Meta.Morf 2018 – Dangerous Futures
Stahl Stenslie (NO) @Dokkhuset, Friday May 4 & Saturday May 5, 2018
See full program here.

Designing for Danger

Monument for Gaza. Image; Stahl Stenslie.

We live in dangerous times. Both environmentally and culturally. We live in a time preoccupied with dangers ranging from global warming, violent wars, religious upheaval, global terrorism to the relabeling of news as ‘fake’. As if news have ever been true or objective. And in these darkest days we all go about blinded by our instinctual and consensual reaction to fight and design against these dangers. As if we have some magic superpowers at hand that could actually change the present into a paradise lost. One that never has been. Or ever will. This naivety must change. By doing good we are at the best fueling the bad. Like the old saying: Fighting for peace is like fucking for virginity. It feels good, but is no lucky charm in an unstable world.

To achieve any real change the opposite is needed: to design for danger. Not against it. Art and design can itself be seen as practices of violence as there is no innovation without conflict and disruption. (Shipulski, 2015)(Galli, 2013)(Baerten, 2014)(Borka, 2016). Such an approach counteracts our intuitive, instinctual patterns of behaviour. Then again, as a species we tend towards the conservative and past solutions. If it functioned in the past, why should it not function in the future. Such attitudes are frequently found in design with the mantra that it need ‘ensure a positive, enjoyable experience’ (Norman, 2013). Or even ‘better’ represent ‘the conscious and intuitive effort to impose meaningful order’ (Papanek, 1984).
Designing for danger is found in the works of various artists and designers such as the discursive and speculative design approach represented by Dunne & Raby (Dunne & Raby, 2013), the transgressive curatorship of Jurij Krpan, strategies of appropriation and inversion of the opposite values such as Laibach, the contestable design approach by SymbioticA.

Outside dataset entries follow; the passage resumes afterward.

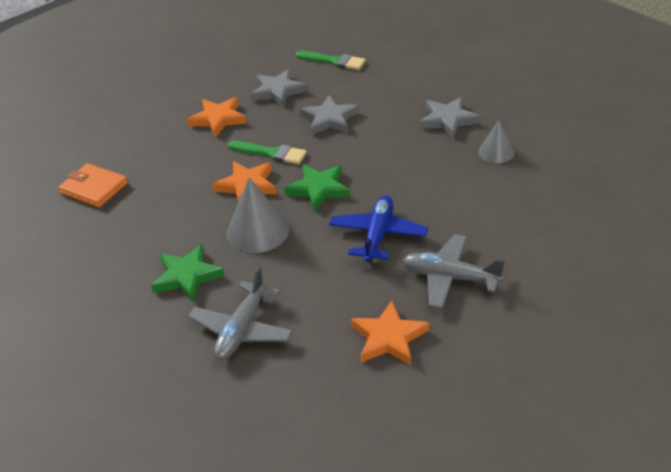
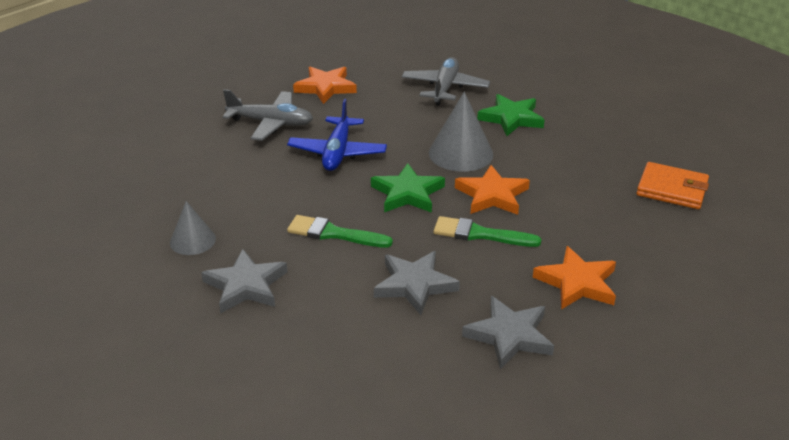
camera: 170 degrees right, 5 degrees down
green brush [296,51,366,70] -> green brush moved to [287,215,393,248]

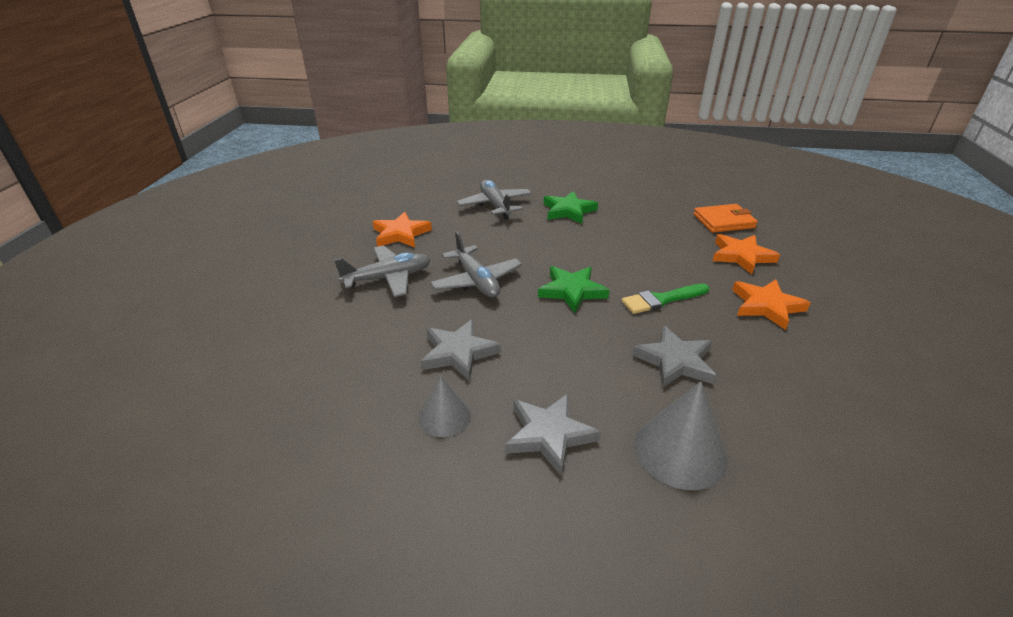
camera: 35 degrees left, 0 degrees up
blue plane [287,99,387,171] -> grey plane [430,231,522,298]
green brush [287,215,393,248] -> none
grey cone [429,92,493,172] -> grey cone moved to [634,381,727,490]
orange star [455,165,530,215] -> orange star moved to [713,234,780,274]
grey star [462,296,554,369] -> grey star moved to [421,319,501,381]

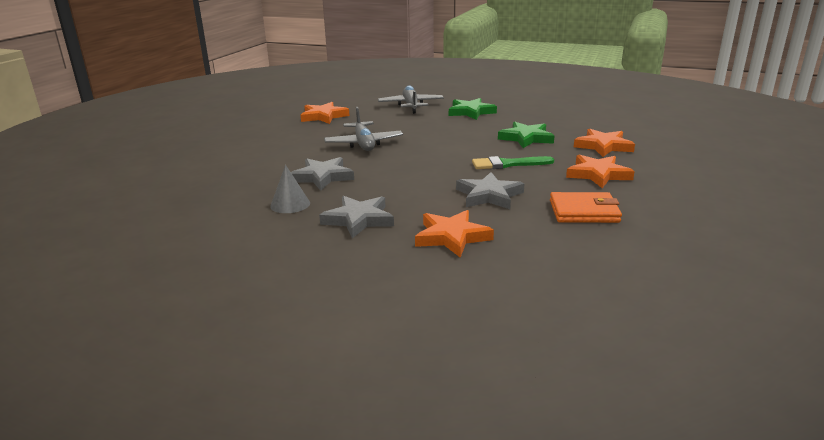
camera: 15 degrees right, 10 degrees down
grey plane [334,245,431,297] -> none
green star [538,266,610,313] -> green star moved to [498,121,554,148]
grey cone [634,381,727,490] -> orange star [415,210,494,258]
orange wallet [693,204,758,233] -> orange wallet moved to [550,192,622,223]

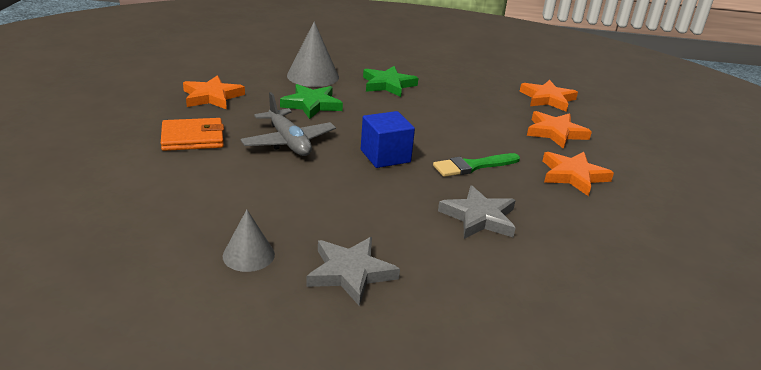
camera: 20 degrees left, 5 degrees up
grey star [291,157,354,191] -> none
grey plane [378,85,444,114] -> grey cone [287,21,339,87]
orange star [415,210,494,258] -> orange star moved to [520,80,578,112]
green star [498,121,554,148] -> green star moved to [280,84,343,119]
orange wallet [550,192,622,223] -> orange wallet moved to [161,118,224,151]
none -> blue cube [361,111,415,168]

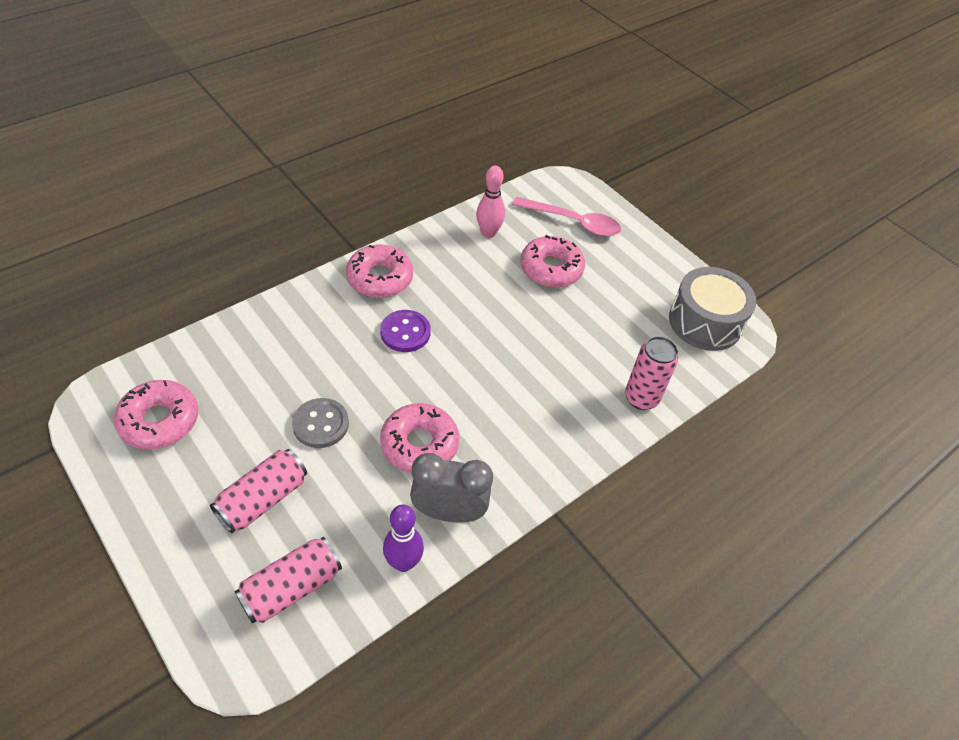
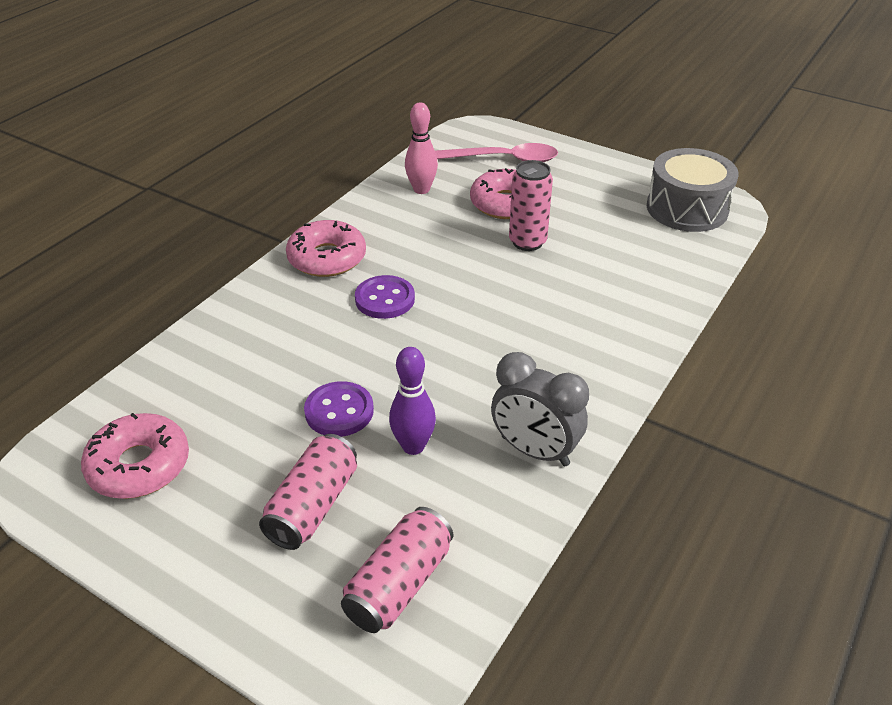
camera: 15 degrees left, 10 degrees down
grey button [292,398,349,448] -> purple button [304,381,374,437]
pink donut [380,403,459,473] -> none
purple bowling pin [383,505,424,572] -> purple bowling pin moved to [389,347,436,455]
grey clock [410,453,493,522] -> grey clock turned 135 degrees counterclockwise [491,352,589,466]
pink can [625,336,678,410] -> pink can moved to [509,160,553,251]

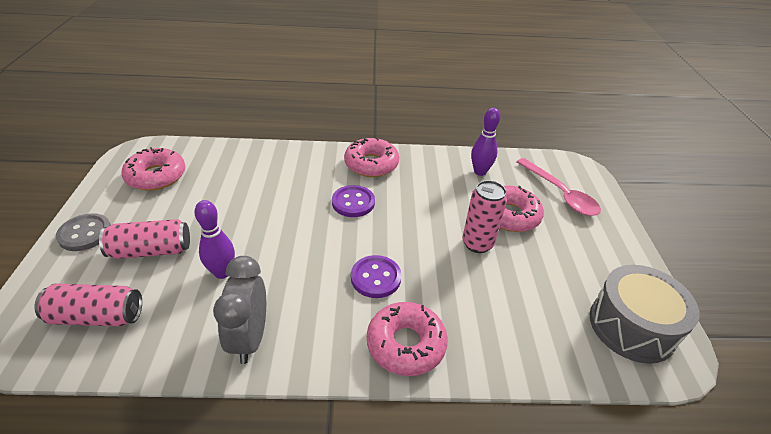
camera: 55 degrees right, 0 degrees up
purple button [304,381,374,437] -> purple button moved to [351,255,402,298]
pink bowling pin [405,103,438,194] -> purple bowling pin [471,108,500,176]
none -> grey button [56,213,111,251]
none -> pink donut [367,302,448,376]

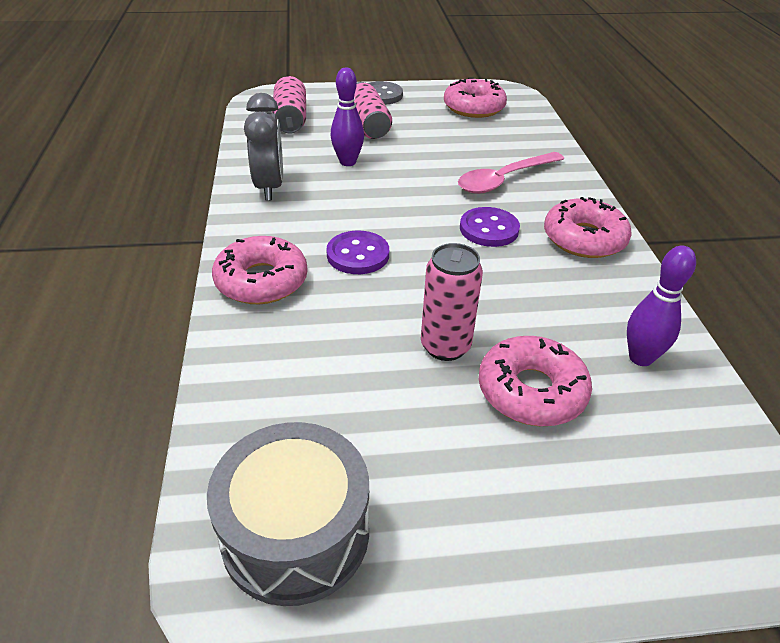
camera: 85 degrees right, 0 degrees up
grey clock [213,256,266,364] -> grey clock turned 90 degrees clockwise [244,93,283,201]
pink spoon [517,158,601,216] -> pink spoon moved to [458,152,564,194]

Designing for danger is also related to the aesthetic strategy of the inversion of all values such as the doings of Jean Genet. To achieve the evil of the better one sometimes need to dig deep in the dirt. The preemptive architecture project is representative of the problematic nature of designing for danger. Current and ordinary rebuilding strategies in war zones such as the Gaza strip, is to rebuild housing into the same war targets of solid, ‘normal’ houses. This is utterly mistaken knowing the cursed situation of the many Gaza like sites around the world. It does nothing but recreating legitimate targets. Preemptive architecture does the opposite by proposing to build houses to be bombed. Such design for danger exploits the inherent and unavoidable evil by inversing it into something good. Or at least re-usable.

Stahl Stenslie (NO) works as an artist, curator and researcher specializing in experimental media art, interactive experiences and disruptive technologies. His artworks challenge ordinary ways of perceiving the world. Through his practice he asks the questions we tend to avoid – or where the answers lie in the shadows of existence. Keywords of his practice are somaesthetics, unstable media, transgression and the numinous. The technological focus in his works is on the art of the recently possible – such as i) panhaptic communication on Smartphones, ii) somatic and immersive soundspaces, and iii) open source, disruptive design for disruptive technologies. He has a PhD on Touch and Technologies from The School of Architecture and Design, Oslo, Norway.

Currently he works as the Head of Research and Development Department at Kulturtanken – Arts for Young Audiences Norway. He is editor of the upcoming publication Electronic Art in Norway (2018) and co-curator of Temporary Library of Norwegian Media Art (2018).